In the previous sections of this paper a set of different approaches and methods for the exploitation of SM in government for supporting public policy making have been presented. Therefore, it provides some interesting contributions, which can be useful to both researchers in the policy informatics domain and government practitioners dealing with the public policy making. The findings from this research indicate that all the above approaches can definitely contribute to the timely collection of citizens’ and as well experts’ knowledge about social problems/needs as well as actions/interventions/policies for addressing them, taking advantage of the continuously growing Web 2.0 SM. So, they constitute valuable tools that can increase the quality, quantity and diversity of public opinion integrated and taken into account in public policy making. In general, the results revealed that although there are a number of risks associated with the application of these approaches (e.g. credibility and quality of collection information, manipulation of crowd), they are in general considered as effective and efficient methods for reaching wider and more diverse audiences at lower cost. Furthermore, the proposed approaches allow overcoming the usual ‘information overload’ problems of the traditional approaches, as they incorporate advanced content processing techniques, which are capable of extracting the main points of the collected content.

Based on the evaluation and analysis of these three methods we can distinguish a maturity model concerning the use of SM for citizen-sourcing by government agencies in order to support policy making. It includes the following five maturity stages:

  • I. Set-up and manual operation of multiple SM accounts: In this initial stage a government agency sets-up accounts in the most popular SM (e.g. Facebook, Twitter, YouTube), and operates them manually: content concerning its current services, activities as well as policies (current and future) is posted manually in each SM account, while citizens comments are read by public servants, and then summarized, and conclusions are drawn from them and sent to the appropriate interested units.

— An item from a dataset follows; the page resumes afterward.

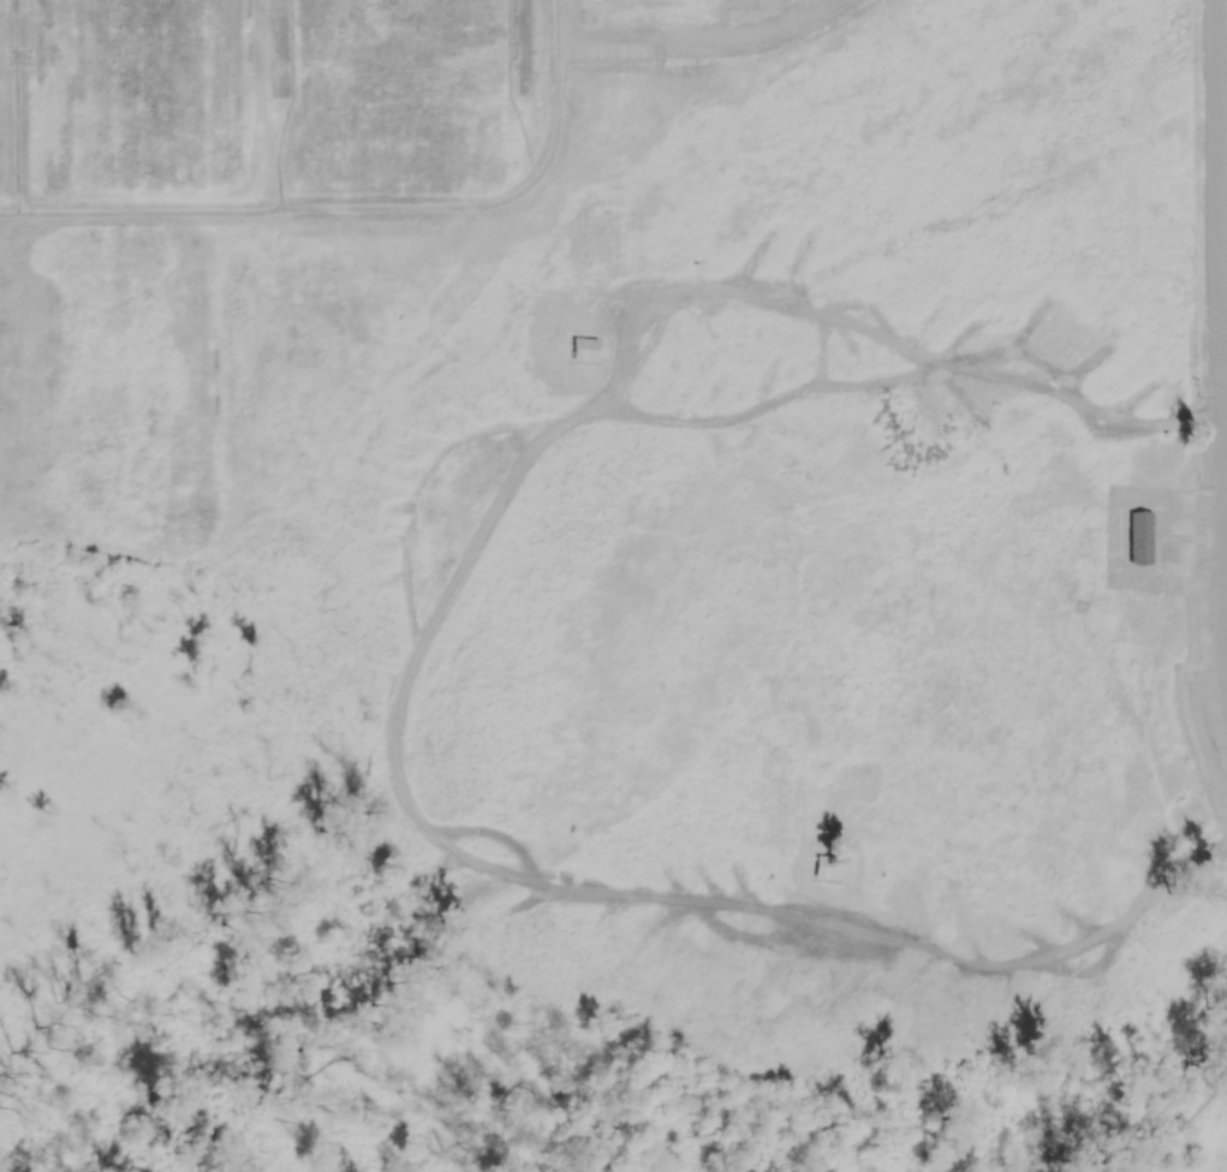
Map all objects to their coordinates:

  • II. Centrally managed operation of multiple SM accounts: In this stage the posting of content on each particular topic is conducted from a central ICT platform automatically to all SM accounts of the government agency; this ICT platform also retrieves automatically citizens’ interactions (e.g. likes, shares, comments) for each posting, and makes advanced processing of them to facilitate summarization and conclusion drawing.

  • III. External SM accounts central monitoring: In this stage, in addition to the centralized operation of the SM accounts of the government agency, we proceed to centralized monitoring of ‘external’ SM accounts and Internet sources in general, which have high quality content of interest, related to its activities and competences: interesting content is automatically retrieved, and then undergoes advanced processing, in order to facilitate summarization, main points extraction, sense making and conclusion drawing.

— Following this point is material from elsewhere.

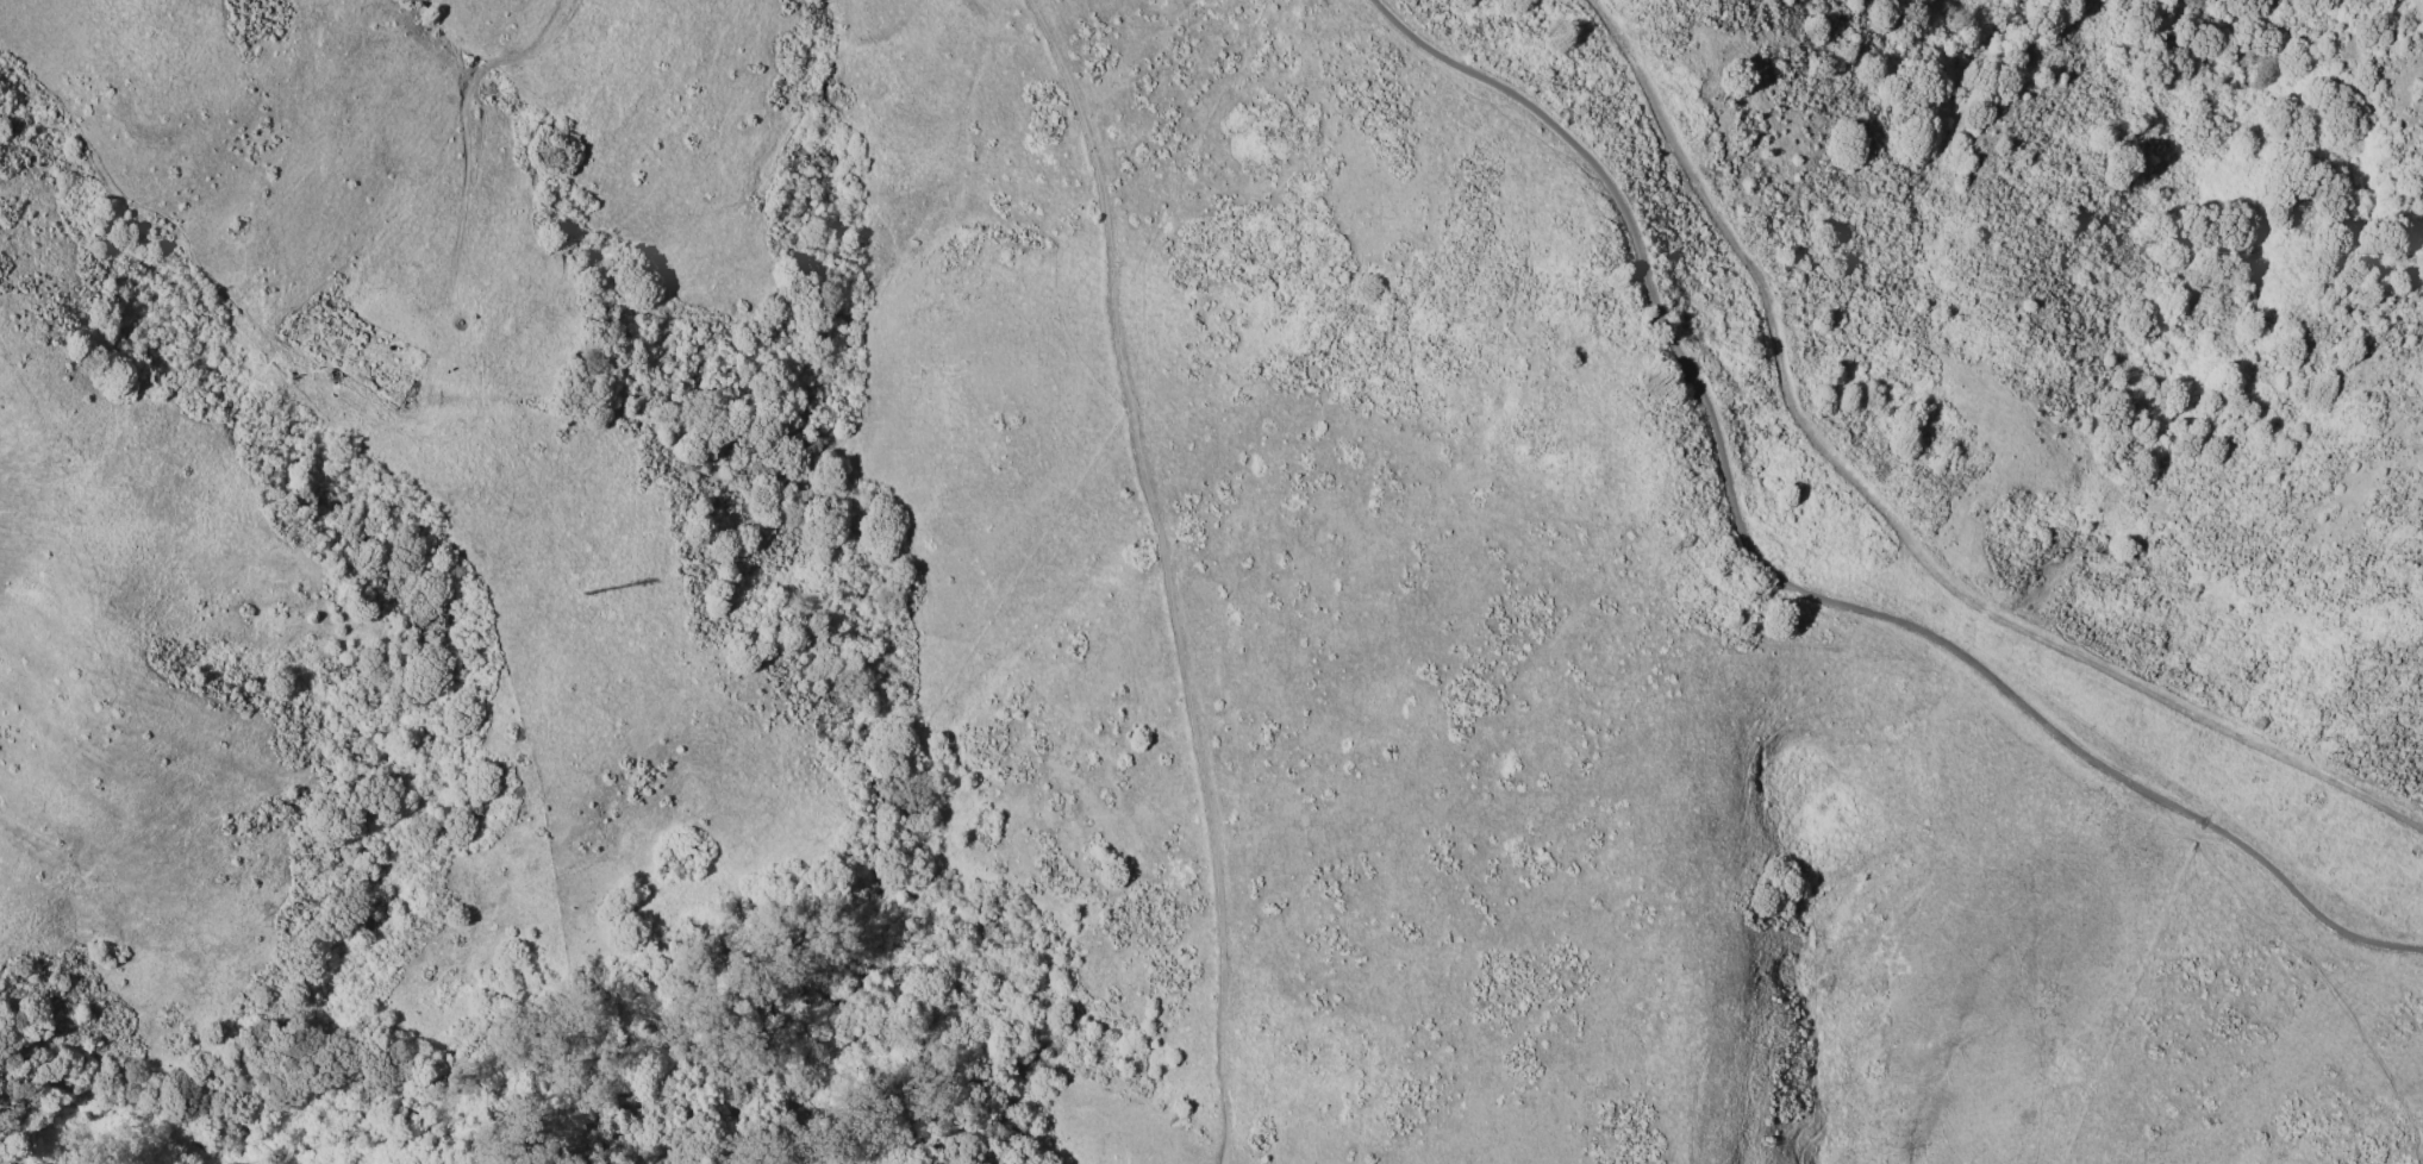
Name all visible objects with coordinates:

  • IV. External SM accounts monitoring with quality filtering: This stage combines the characteristics of the previous ones, with quality filtering of the collected policy related content, based on the reputation of the author or/and the sources, aiming to provide information, knowledge and opinions from highly knowledgeable experts, and promote a ‘democracy – technocracy’ balance [16, 17] in the formulation of public policies.

  • V. Internal dissemination and consultation: This final stage includes the characteristics of the above stages II, III and IV, combined with ICT-based internal dissemination of the collected information, knowledge and opinions from the citizens’ general public and the experts, and also internal consultation on them (e.g. through ‘internal’ SM); this facilitates collective sense making, assimilation, conclusions drawing, and better exploitation of them for taking action, making innovations and designing better policies.

It should be noted that the three SM-based citizen-sourcing methods are not mutually exclusive, but can be combined. Further research is required concerning the combination and ‘interoperation’ of different methods along the policy formulation stages for providing more substantial decision support to policy makers and social actors.